No OpKernel was registered to support Op 'Correlation' with these attrs. Registered devices: [CPU], Registered kernels: device='GPU'

 [[Node: FlowNet2/FlowNetCSS/FlowNetCS/FlowNetC/Correlation = Correlation[kernel_size=1, max_displacement=20, pad=20, stride_1=1, stride_2=2](FlowNet2/FlowNetCSS/FlowNetCS/FlowNetC/conv3/lrelu/add, FlowNet2/FlowNetCSS/FlowNetCS/FlowNetC/conv3_1/lrelu/add)]]

Env : cuda 9.0 cudnn9.0 tensorflow 1.10.0 Ubuntu 16.04 Still can't run out the result...Can there any help? Thank you very much..

Iamanorange commented 5 years ago

@mengyaaa Should run Flownet2 on GPU only.

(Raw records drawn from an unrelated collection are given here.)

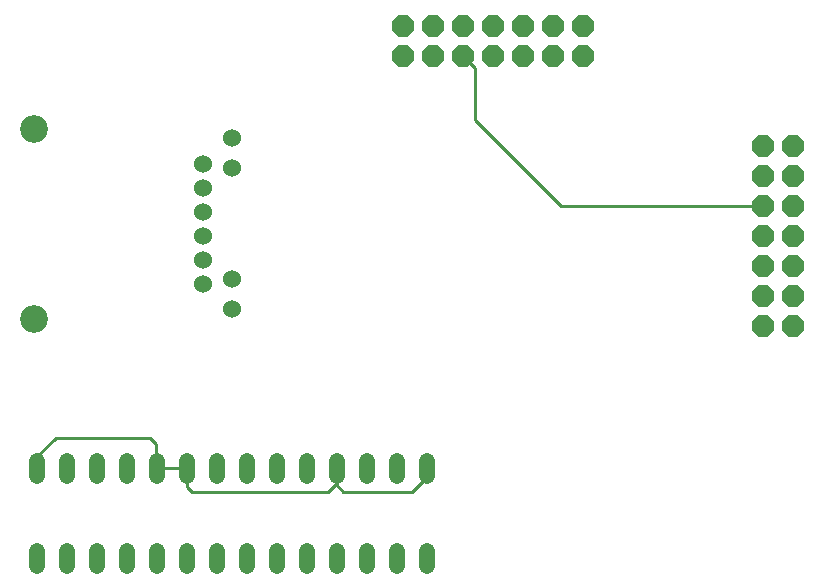
<source format=gbl>
G75*
G70*
%OFA0B0*%
%FSLAX24Y24*%
%IPPOS*%
%LPD*%
%AMOC8*
5,1,8,0,0,1.08239X$1,22.5*
%
%ADD10OC8,0.0740*%
%ADD11C,0.0602*%
%ADD12C,0.0927*%
%ADD13C,0.0520*%
%ADD14C,0.0100*%
D10*
X015724Y019390D03*
X016724Y019390D03*
X017724Y019390D03*
X017724Y020390D03*
X016724Y020390D03*
X015724Y020390D03*
X018724Y020390D03*
X019724Y020390D03*
X020724Y020390D03*
X021724Y020390D03*
X021724Y019390D03*
X020724Y019390D03*
X019724Y019390D03*
X018724Y019390D03*
X027724Y016390D03*
X028724Y016390D03*
X028724Y015390D03*
X027724Y015390D03*
X027724Y014390D03*
X028724Y014390D03*
X028724Y013390D03*
X027724Y013390D03*
X027724Y012390D03*
X028724Y012390D03*
X028724Y011390D03*
X027724Y011390D03*
X027724Y010390D03*
X028724Y010390D03*
D11*
X010024Y010951D03*
X009056Y011797D03*
X010024Y011951D03*
X009056Y012597D03*
X009056Y013396D03*
X009056Y014195D03*
X009056Y014994D03*
X009056Y015794D03*
X010024Y015640D03*
X010024Y016640D03*
D12*
X003407Y016967D03*
X003407Y010616D03*
D13*
X003524Y002900D02*
X003524Y002380D01*
X004524Y002380D02*
X004524Y002900D01*
X005524Y002900D02*
X005524Y002380D01*
X006524Y002380D02*
X006524Y002900D01*
X007524Y002900D02*
X007524Y002380D01*
X008524Y002380D02*
X008524Y002900D01*
X009524Y002900D02*
X009524Y002380D01*
X010524Y002380D02*
X010524Y002900D01*
X011524Y002900D02*
X011524Y002380D01*
X012524Y002380D02*
X012524Y002900D01*
X013524Y002900D02*
X013524Y002380D01*
X014524Y002380D02*
X014524Y002900D01*
X015524Y002900D02*
X015524Y002380D01*
X016524Y002380D02*
X016524Y002900D01*
X016524Y005380D02*
X016524Y005900D01*
X015524Y005900D02*
X015524Y005380D01*
X014524Y005380D02*
X014524Y005900D01*
X013524Y005900D02*
X013524Y005380D01*
X012524Y005380D02*
X012524Y005900D01*
X011524Y005900D02*
X011524Y005380D01*
X010524Y005380D02*
X010524Y005900D01*
X009524Y005900D02*
X009524Y005380D01*
X008524Y005380D02*
X008524Y005900D01*
X007524Y005900D02*
X007524Y005380D01*
X006524Y005380D02*
X006524Y005900D01*
X005524Y005900D02*
X005524Y005380D01*
X004524Y005380D02*
X004524Y005900D01*
X003524Y005900D02*
X003524Y005380D01*
D14*
X003524Y005640D02*
X003524Y006040D01*
X004144Y006660D01*
X007294Y006660D01*
X007504Y006450D01*
X007504Y005660D01*
X007524Y005640D01*
X008524Y005640D01*
X008514Y005630D01*
X008514Y005010D01*
X008674Y004850D01*
X013214Y004850D01*
X013524Y005160D01*
X013524Y005640D01*
X013524Y005070D01*
X013734Y004860D01*
X016024Y004860D01*
X016524Y005360D01*
X016524Y005640D01*
X020974Y014390D02*
X018124Y017240D01*
X018124Y018990D01*
X017724Y019390D01*
X020974Y014390D02*
X027724Y014390D01*
M02*

</source>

aminzabardast commented 5 years ago

@shoutashi @alisaaalehi @dehaisea For error "correlation.so: undefined symbol:_ZTIN10tensorflow8OpKernelE": Modify Makefile: TF_LIB = python -c "import tensorflow; print(tensorflow.sysconfig.get_lib())" CGPUFLAGS = -L$(CUDA_HOME)/lib -L$(CUDA_HOME)/lib64 -lcudart -L$(TF_LIB) -ltensorflow_framework

If tensorflow.sysconfig.get_lib() cannot get correct dir, manually link: CGPUFLAGS = -L$(CUDA_HOME)/lib -L$(CUDA_HOME)/lib64 -lcudart -L /home//.local/lib/python2.7/site-packages/tensorflow -ltensorflow_framework`

Env: cuda 9.2 cudnn 7.1 tensorflow 1.9.0 Ubuntu 16.04

For more information:

41

tensorflow/tensorflow#13607

Here is my Makefile. I made some other changes to make it successfully. Makefile.txt

Thank you! This solved my compiling issue on Tensorflow 1.10.0 with CUDA 9.0.

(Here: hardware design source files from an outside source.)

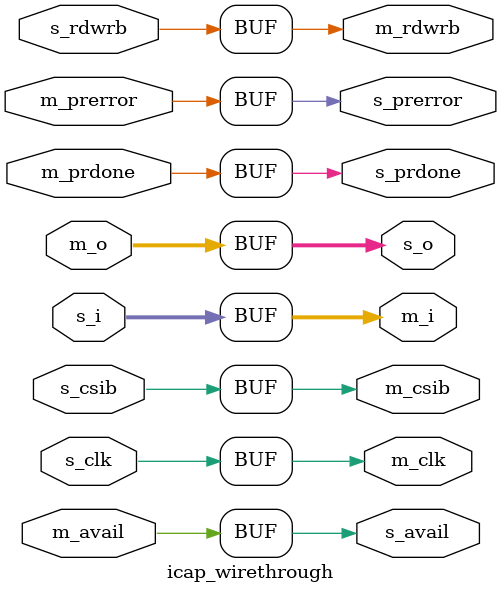
<source format=v>
module icap_wirethrough
#(
parameter integer C_CSIB_WIDTH = 1,
parameter integer C_HAS_CSIB = 1,
parameter integer C_RDWRB_WIDTH = 1,
parameter integer C_HAS_RDWRB = 1,
parameter integer C_I_WIDTH = 32,
parameter integer C_HAS_I = 1,
parameter integer C_O_WIDTH = 32,
parameter integer C_HAS_O = 1,
parameter integer C_CLK_WIDTH = 1,
parameter integer C_HAS_CLK = 1,
parameter integer C_AVAIL_WIDTH = 1,
parameter integer C_HAS_AVAIL = 1,
parameter integer C_PRDONE_WIDTH = 1,
parameter integer C_HAS_PRDONE = 1,
parameter integer C_PRERROR_WIDTH = 1,
parameter integer C_HAS_PRERROR = 1
)
(
(* X_INTERFACE_INFO = "xilinx.com:interface:icap_rtl:1.0 M_ICAP csib " *)
 output wire [((C_CSIB_WIDTH>0)?C_CSIB_WIDTH:1)-1:0] m_csib,
(* X_INTERFACE_INFO = "xilinx.com:interface:icap_rtl:1.0 M_ICAP rdwrb " *)
 output wire [((C_RDWRB_WIDTH>0)?C_RDWRB_WIDTH:1)-1:0] m_rdwrb,
(* X_INTERFACE_INFO = "xilinx.com:interface:icap_rtl:1.0 M_ICAP i " *)
 output wire [((C_I_WIDTH>0)?C_I_WIDTH:1)-1:0] m_i,
(* X_INTERFACE_INFO = "xilinx.com:interface:icap_rtl:1.0 M_ICAP o " *)
 input wire [((C_O_WIDTH>0)?C_O_WIDTH:1)-1:0] m_o,
(* X_INTERFACE_INFO = "xilinx.com:interface:icap_rtl:1.0 M_ICAP clk " *)
 output wire [((C_CLK_WIDTH>0)?C_CLK_WIDTH:1)-1:0] m_clk,
(* X_INTERFACE_INFO = "xilinx.com:interface:icap_rtl:1.0 M_ICAP avail " *)
 input wire [((C_AVAIL_WIDTH>0)?C_AVAIL_WIDTH:1)-1:0] m_avail,
(* X_INTERFACE_INFO = "xilinx.com:interface:icap_rtl:1.0 M_ICAP prdone " *)
 input wire [((C_PRDONE_WIDTH>0)?C_PRDONE_WIDTH:1)-1:0] m_prdone,
(* X_INTERFACE_INFO = "xilinx.com:interface:icap_rtl:1.0 M_ICAP prerror " *)
 input wire [((C_PRERROR_WIDTH>0)?C_PRERROR_WIDTH:1)-1:0] m_prerror,
(* X_INTERFACE_INFO = "xilinx.com:interface:icap_rtl:1.0 S_ICAP csib " *)
input wire [((C_CSIB_WIDTH>0)?C_CSIB_WIDTH:1)-1:0] s_csib,
(* X_INTERFACE_INFO = "xilinx.com:interface:icap_rtl:1.0 S_ICAP rdwrb " *)
input wire [((C_RDWRB_WIDTH>0)?C_RDWRB_WIDTH:1)-1:0] s_rdwrb,
(* X_INTERFACE_INFO = "xilinx.com:interface:icap_rtl:1.0 S_ICAP i " *)
input wire [((C_I_WIDTH>0)?C_I_WIDTH:1)-1:0] s_i,
(* X_INTERFACE_INFO = "xilinx.com:interface:icap_rtl:1.0 S_ICAP o " *)
output wire [((C_O_WIDTH>0)?C_O_WIDTH:1)-1:0] s_o,
(* X_INTERFACE_INFO = "xilinx.com:interface:icap_rtl:1.0 S_ICAP clk " *)
input wire [((C_CLK_WIDTH>0)?C_CLK_WIDTH:1)-1:0] s_clk,
(* X_INTERFACE_INFO = "xilinx.com:interface:icap_rtl:1.0 S_ICAP avail " *)
output wire [((C_AVAIL_WIDTH>0)?C_AVAIL_WIDTH:1)-1:0] s_avail,
(* X_INTERFACE_INFO = "xilinx.com:interface:icap_rtl:1.0 S_ICAP prdone " *)
output wire [((C_PRDONE_WIDTH>0)?C_PRDONE_WIDTH:1)-1:0] s_prdone,
(* X_INTERFACE_INFO = "xilinx.com:interface:icap_rtl:1.0 S_ICAP prerror " *)
output wire [((C_PRERROR_WIDTH>0)?C_PRERROR_WIDTH:1)-1:0] s_prerror
);
assign m_csib = s_csib;
assign m_rdwrb = s_rdwrb;
assign m_i = s_i;
assign s_o = m_o;
assign m_clk = s_clk;
assign s_avail = m_avail;
assign s_prdone = m_prdone;
assign s_prerror = m_prerror;
endmodule

</source>
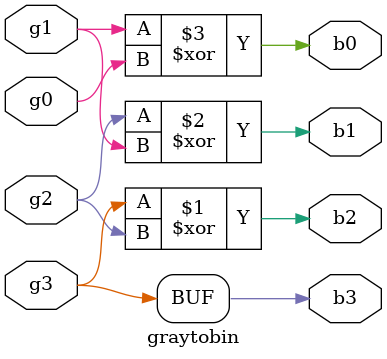
<source format=v>
module graytobin(
input g3, g2, g1, g0,
output b3, b2, b1, b0);

assign b3 = g3,
       b2 = g3 ^ g2,
       b1 = g2 ^ g1,
       b0 = g1 ^ g0;
endmodule 

</source>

ZCMax commented 5 years ago

Hi @BibratRanjan, anything that you change will cause another problem. I've encountered lots of problems and my final and simple solution is this:

  • Use tensorflow 1.2.0-gpu to fix most of the problems: It is better to use Docker image of that version (tensorflow/tensorflow 1.2.1-gpu). It has everything needed to run this code. Since you are using gpu version of the tensorflow, remember to use nvidia-docker to create a container form the image.
  • You better update the g++ to version 4.8: apt-get install g++-4.8
  • and update the MakeFile to match this new version: change this CC = gcc -O2 -pthread to this CC = gcc-4.8 -O2 -pthread and this CXX = g++ to this one CXX = g++-4.8

I use the Docker image of that version( tensorflow/tensorflow: 1.2.1-gpu) and successfully run the makefile, but I got some problems when I install the python-tk in the Docker container, I try to use " apt-get install python-tk " , it tells me that I have to run " apt-get update" , but it always stop at " 0% working" when I run "apt-get update" , Did you encounter the similar problem?

Iamanorange commented 5 years ago

but I got some problems when I install the python-tk in the Docker container, I try to use " apt-get install python-tk "

TkInter (python-tk) is used to draw GUI. It is not necessary in this case. You can ignore it.

AloshkaD commented 4 years ago

Changing "-D_GLIBCXX_USE_CXX11_ABI=0" to "-D_GLIBCXX_USE_CXX11_ABI=1" worked for me.